• **WHAT NEEDS TO BE DONE**:
Although the records contain pictures, the copy must not; reproduce everything else in them exactly.

• **DATASET EXTRACT**:
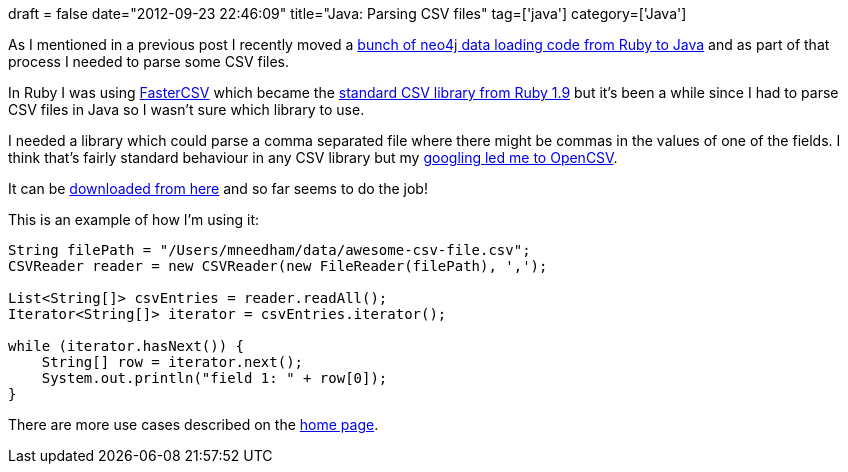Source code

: +++
draft = false
date="2012-09-23 22:46:09"
title="Java: Parsing CSV files"
tag=['java']
category=['Java']
+++

As I mentioned in a previous post I recently moved a http://www.markhneedham.com/blog/2012/09/23/neo4j-the-batch-inserter-and-the-sunk-cost-fallacy/[bunch of neo4j data loading code from Ruby to Java] and as part of that process I needed to parse some CSV files.

In Ruby I was using http://fastercsv.rubyforge.org/[FasterCSV] which became the http://stackoverflow.com/questions/5011395/what-is-ruby-1-9-standard-csv-library[standard CSV library from Ruby 1.9] but it's been a while since I had to parse CSV files in Java so I wasn't sure which library to use.

I needed a library which could parse a comma separated file where there might be commas in the values of one of the fields. I think that's fairly standard behaviour in any CSV library but my http://www.linuxquestions.org/questions/linux-general-1/parsing-a-comma-separated-csv-file-where-fields-have-commas-in-to-714332/[googling led me to OpenCSV].

It can be http://downloads.sourceforge.net/project/opencsv/opencsv/2.3/opencsv-2.3-src-with-libs.tar.gz?r=&ts=1348439616&use_mirror=ignum[downloaded from here] and so far seems to do the job!

This is an example of how I'm using it:

[source,java]
----

String filePath = "/Users/mneedham/data/awesome-csv-file.csv";
CSVReader reader = new CSVReader(new FileReader(filePath), ',');

List<String[]> csvEntries = reader.readAll();
Iterator<String[]> iterator = csvEntries.iterator();

while (iterator.hasNext()) {
    String[] row = iterator.next();
    System.out.println("field 1: " + row[0]);
}
----

There are more use cases described on the http://opencsv.sourceforge.net/[home page].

• **SOLUTION**:
Source code

: +++
draft = false
date="2012-09-23 22:46:09"
title="Java: Parsing CSV files"
tag=['java']
category=['Java']
+++

As I mentioned in a previous post I recently moved a http://www.markhneedham.com/blog/2012/09/23/neo4j-the-batch-inserter-and-the-sunk-cost-fallacy/[bunch of neo4j data loading code from Ruby to Java] and as part of that process I needed to parse some CSV files.

In Ruby I was using http://fastercsv.rubyforge.org/[FasterCSV] which became the http://stackoverflow.com/questions/5011395/what-is-ruby-1-9-standard-csv-library[standard CSV library from Ruby 1.9] but it's been a while since I had to parse CSV files in Java so I wasn't sure which library to use.

I needed a library which could parse a comma separated file where there might be commas in the values of one of the fields. I think that's fairly standard behaviour in any CSV library but my http://www.linuxquestions.org/questions/linux-general-1/parsing-a-comma-separated-csv-file-where-fields-have-commas-in-to-714332/[googling led me to OpenCSV].

It can be http://downloads.sourceforge.net/project/opencsv/opencsv/2.3/opencsv-2.3-src-with-libs.tar.gz?r=&ts=1348439616&use_mirror=ignum[downloaded from here] and so far seems to do the job!

This is an example of how I'm using it:

[source,java]
----

String filePath = "/Users/mneedham/data/awesome-csv-file.csv";
CSVReader reader = new CSVReader(new FileReader(filePath), ',');

List<String[]> csvEntries = reader.readAll();
Iterator<String[]> iterator = csvEntries.iterator();

while (iterator.hasNext()) {
    String[] row = iterator.next();
    System.out.println("field 1: " + row[0]);
}
----

There are more use cases described on the http://opencsv.sourceforge.net/[home page].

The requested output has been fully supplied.